Monitoring for IDLH and Other Dangerous Conditions

As a first step, air monitoring should be conducted to identify any IDLH and/or other dangerous conditions, such as flammable or explosive atmospheres, oxygen-deficient environments, and highly toxic levels of airborne contaminants. Direct-reading monitoring instruments will normally include combustible gas indicators, oxygen meters, colorimetric indicator tubes, and organic vapor monitors. Other monitoring instruments may be necessary based on the initial site characterization. When time permits, air samples should be collected for laboratory analysis. Extreme caution should be exercised in continuing a site survey when atmospheric hazards are indicated. Monitoring personnel should be aware that conditions can suddenly change from non-hazardous to hazardous.Acutely hazardous concentrations of chemicals may persist in confined and low-lying spaces for long periods of time.

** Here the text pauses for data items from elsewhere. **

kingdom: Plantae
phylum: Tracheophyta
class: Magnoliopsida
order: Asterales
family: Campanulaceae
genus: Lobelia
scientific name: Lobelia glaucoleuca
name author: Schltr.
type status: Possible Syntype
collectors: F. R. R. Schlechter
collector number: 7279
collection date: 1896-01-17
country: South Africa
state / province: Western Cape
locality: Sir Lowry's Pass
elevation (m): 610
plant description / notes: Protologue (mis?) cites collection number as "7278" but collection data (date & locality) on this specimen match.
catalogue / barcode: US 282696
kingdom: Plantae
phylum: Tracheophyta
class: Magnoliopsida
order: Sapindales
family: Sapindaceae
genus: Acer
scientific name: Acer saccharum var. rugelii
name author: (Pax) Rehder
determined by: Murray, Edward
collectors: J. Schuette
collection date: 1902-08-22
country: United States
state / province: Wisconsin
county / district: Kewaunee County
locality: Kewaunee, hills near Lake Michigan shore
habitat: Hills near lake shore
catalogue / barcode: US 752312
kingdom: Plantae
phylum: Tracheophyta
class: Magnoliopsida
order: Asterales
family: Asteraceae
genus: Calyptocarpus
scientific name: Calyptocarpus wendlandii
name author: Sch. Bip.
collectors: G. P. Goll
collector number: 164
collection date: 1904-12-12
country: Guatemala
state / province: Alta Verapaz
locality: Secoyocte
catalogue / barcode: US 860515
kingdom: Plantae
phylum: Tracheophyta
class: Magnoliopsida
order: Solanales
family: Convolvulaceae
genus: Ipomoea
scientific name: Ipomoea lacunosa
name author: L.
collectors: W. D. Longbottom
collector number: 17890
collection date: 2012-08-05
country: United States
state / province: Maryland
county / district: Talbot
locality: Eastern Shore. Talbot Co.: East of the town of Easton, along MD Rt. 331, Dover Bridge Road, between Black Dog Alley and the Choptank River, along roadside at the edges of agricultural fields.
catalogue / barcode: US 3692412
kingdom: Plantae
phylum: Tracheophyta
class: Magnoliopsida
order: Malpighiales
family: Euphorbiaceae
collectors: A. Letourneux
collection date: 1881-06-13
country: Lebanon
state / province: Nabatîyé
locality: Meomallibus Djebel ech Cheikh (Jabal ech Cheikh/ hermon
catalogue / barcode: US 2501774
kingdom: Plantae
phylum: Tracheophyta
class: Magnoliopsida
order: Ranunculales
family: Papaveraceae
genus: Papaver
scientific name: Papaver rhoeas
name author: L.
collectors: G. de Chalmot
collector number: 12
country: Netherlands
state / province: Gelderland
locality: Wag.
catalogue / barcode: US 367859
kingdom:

Look for any natural or artificial barriers, such as hills, tall buildings, or tanks, behind which air might be still, allowing concentrations to build up. Examine any confined spaces such as cargo holds, mine shafts, silos, storage tanks, box cars, buildings, bulk tanks and sumps where chemical exposures capable of causing acute health effects are likely to accumulate. Low-lying areas, such as hollows and trenches are also suspect. Monitor these spaces for IDLH and other dangerous conditions. Also, consider whether the suspected contaminants are lighter or heavier than air. Based on the type of contaminants present, consider sampling on hilltops, under any cover or canopy where workers might work or congregate, and in trenches and low-lying areas.In open spaces, toxic materials tend to be emitted into the atmosphere, transported away from the source, and dispersed. Thus, acutely hazardous conditions are not likely to persist in open spaces for extended periods of time unless there is a very large source, such as an overturned tank-car. Open spaces are therefore generally given a lower monitoring priority.